**Task description**
In the interview below, shorten the paragraph that begins "I was living in a village" into a bulleted list that keeps its main facts.
[BEGIN Passage]
There is a strong tradition here of seeing theatre as a very community thing, a group activity, a whole lot of people working collectively on something. What has grown out of that is the attitude that to do solo performances might well be a self-aggrandizing, individualistic kind of approach. If you could address that, talk about that a bit. When you first came into performance –
I was living in a village – with my family, of course – north of New York City. It was close enough to be a far suburb. It was a unique village because it had a large proportion of people in the arts who had chosen to live there because it was really quite beautiful. One of the advantages of this village was that every summer there was the Shakespeare Festival. It was amateur, it was put on using the students at the high school and returning college kids. And we put on three plays every summer, of high quality. And we built a stage, we had a costume shop and a tech crew. I did everything with it over the years and did minor roles. I learnt a lot from watching the rehearsals and being involved. I was also a member of the board of directors. I was very, very involved.
So your first experience of theatre was very much as part of a group or community effort? As a part of a team?
Yes. [Later] I went to the National School of Speech and Drama at Northwestern University. I was exposed to something that they originated there, called "chamber theatre". I was part of the group that staged prose fiction, with a narrator – the character of a narrator – and characters from short stories. In this case, they were short stories by Katherine Mansfield.
I forgot about that later, but I think that has a lot to do with my solo performance. And I didn't even think about it until I had been doing solo performances for quite a while.
What do you see as the connections?
Because I have, sometimes, a narrator-voice. I step out of it, and ... One can, perhaps, see this more in performance than on a page. You can take a different tone of voice and a different stance. So there is a little distancing effect. The distancing effect was also influenced by working in Paris. Because they talk, in French acting, of doing things in the first degree or the second degree. And they really like to have distance. So I had this experience with them.
From the time that I finished school, I had been performing my poetry. I was the co-founder of a weekly workshop of poets, women – we were very serious. On Monday nights we got together, we discussed our work, then we did readings together. And because of my work with acting and speech, I was more dynamic in reading. And I started doing readings alone.
What was the name of this weekly workshop?
[END Passage]
[BEGIN Information supplied]
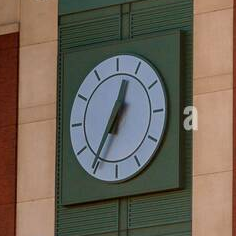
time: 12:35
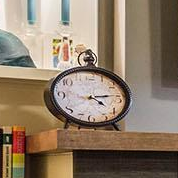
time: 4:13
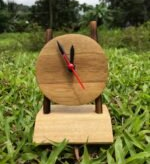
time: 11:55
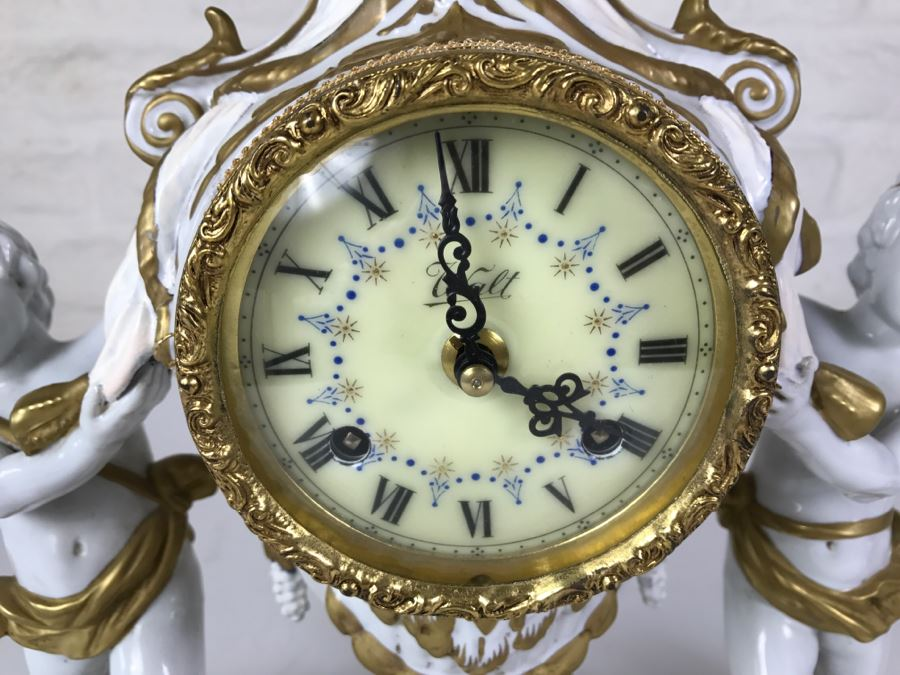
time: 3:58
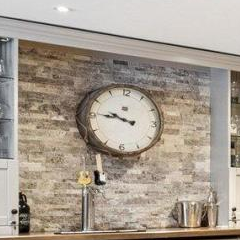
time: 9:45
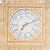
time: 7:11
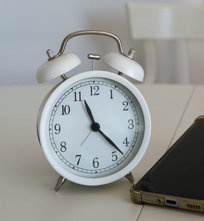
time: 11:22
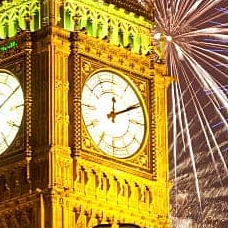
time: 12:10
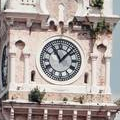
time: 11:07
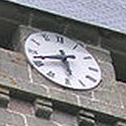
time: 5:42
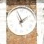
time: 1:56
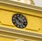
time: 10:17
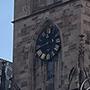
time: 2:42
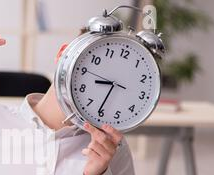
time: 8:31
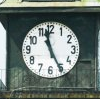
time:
[END Information supplied]
[BEGIN Information supplied]
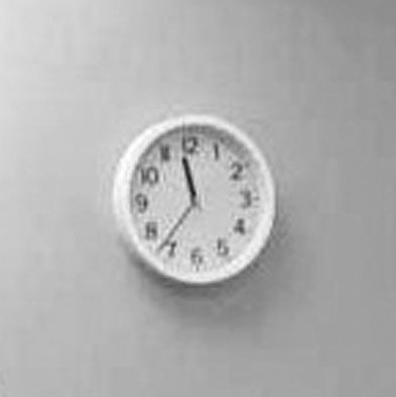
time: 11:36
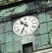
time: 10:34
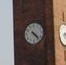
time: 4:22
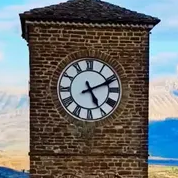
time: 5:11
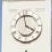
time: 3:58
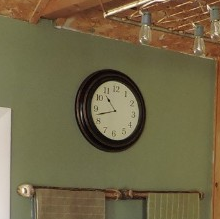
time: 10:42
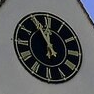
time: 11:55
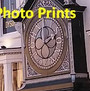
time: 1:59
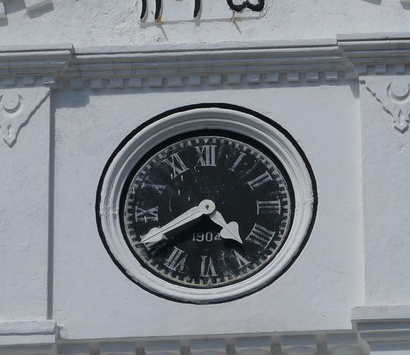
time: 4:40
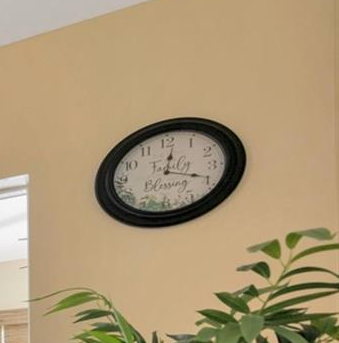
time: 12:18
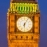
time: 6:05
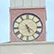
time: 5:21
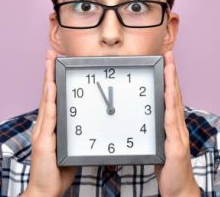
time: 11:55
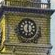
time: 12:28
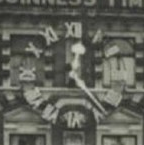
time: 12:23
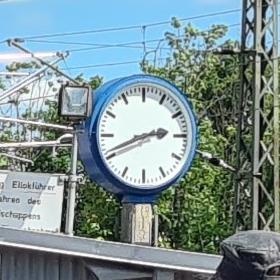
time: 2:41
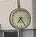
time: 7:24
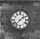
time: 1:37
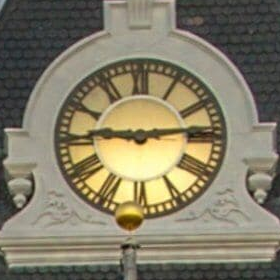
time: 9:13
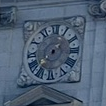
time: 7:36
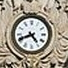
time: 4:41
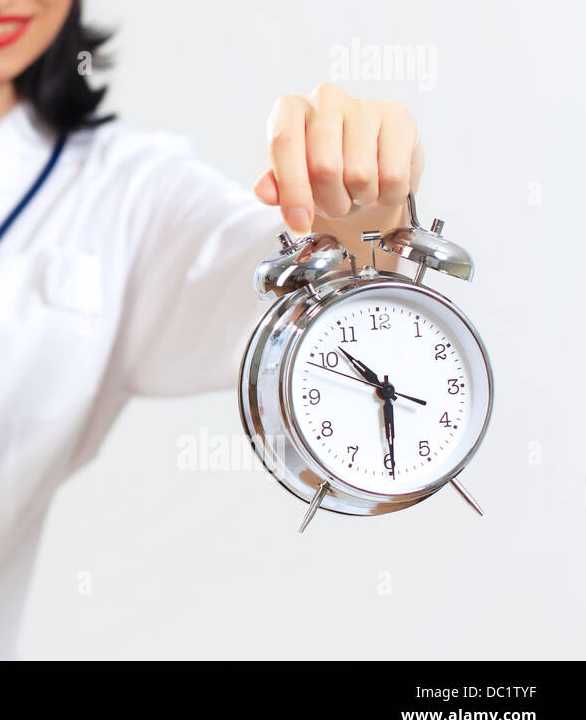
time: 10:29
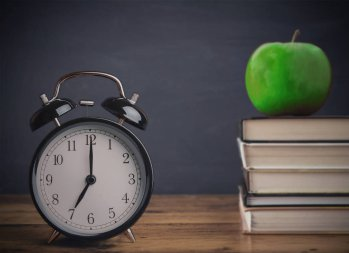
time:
[END Information supplied]
[BEGIN Information supplied]
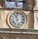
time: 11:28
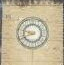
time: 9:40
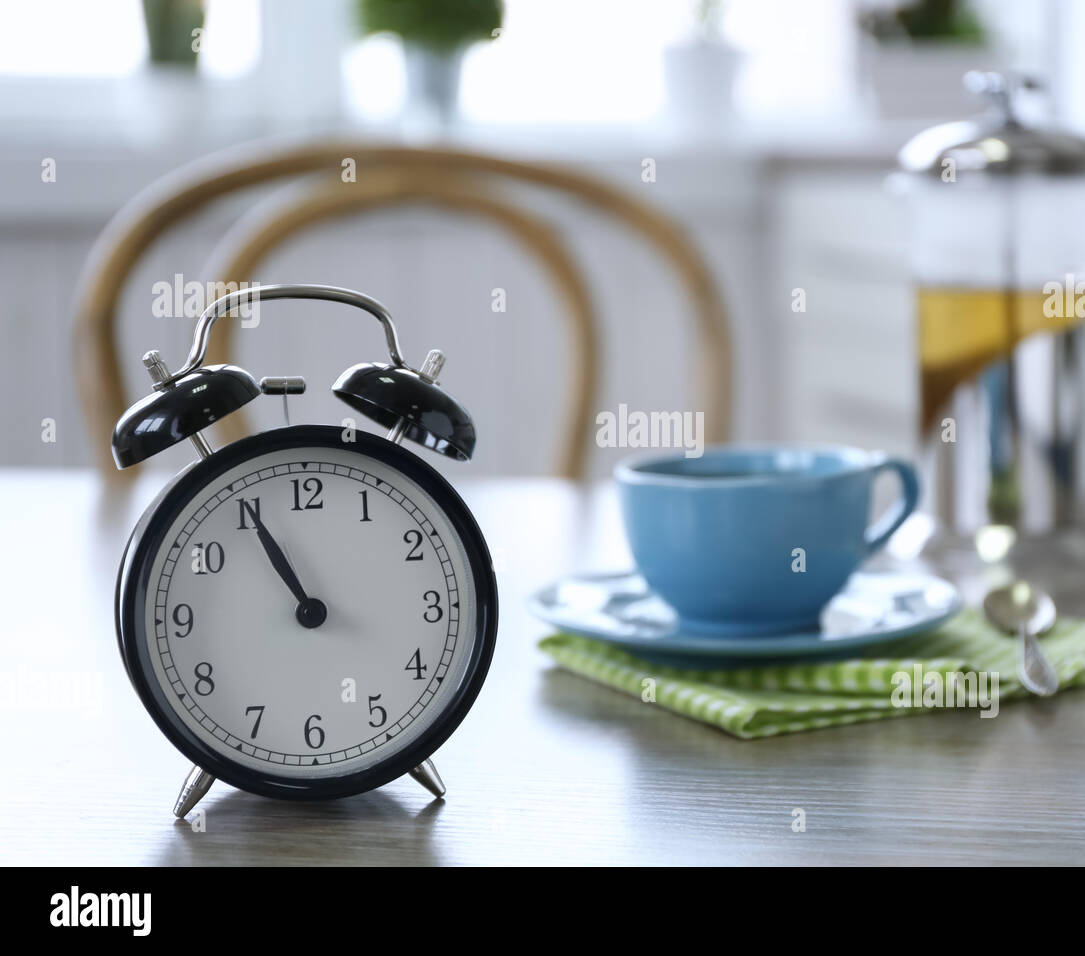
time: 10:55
[END Information supplied]
**Complete response**
- Lived with family in a village north of New York City, close enough to be a far suburb.
- The village was quite beautiful and drew many people in the arts.
- It held an amateur Shakespeare Festival every summer, staged with high school students and returning college kids.
- Three high-quality plays each summer, with a stage built for them, a costume shop and a tech crew.
- Over the years the speaker did every kind of job, played minor roles, learned from watching rehearsals and served on the board of directors.